§ WORK ITEM: Retype, without alteration, each line from the line containing "- [**PRO Go." to the final line of the records.
(Beginning of DATA)
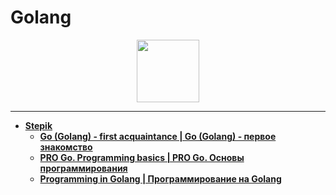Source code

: # Golang

<div id="header" align="center">
  <img src="https://upload.wikimedia.org/wikipedia/commons/thumb/0/05/Go_Logo_Blue.svg/1280px-Go_Logo_Blue.svg.png" width="100"/>
</div>

---

- [**Stepik**](https://github.com/vypiemzalyubov/go/tree/main/Stepik)
  - [**Go (Golang) - first acquaintance | Go (Golang) - первое знакомство**](https://github.com/vypiemzalyubov/go/tree/main/Stepik/Go%20(Golang)%20-%20first%20acquaintance)
  - [**PRO Go. Programming basics | PRO Go. Основы программирования**](https://github.com/vypiemzalyubov/go/tree/main/Stepik/PRO%20Go.%20Programming%20basics)
  - [**Programming in Golang | Программирование на Golang**](https://github.com/vypiemzalyubov/go/tree/main/Stepik/Programming%20in%20Golang)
(End of DATA)
§ ANSWER TO THE EXERCISE:
  - [**PRO Go. Programming basics | PRO Go. Основы программирования**](https://github.com/vypiemzalyubov/go/tree/main/Stepik/PRO%20Go.%20Programming%20basics)
  - [**Programming in Golang | Программирование на Golang**](https://github.com/vypiemzalyubov/go/tree/main/Stepik/Programming%20in%20Golang)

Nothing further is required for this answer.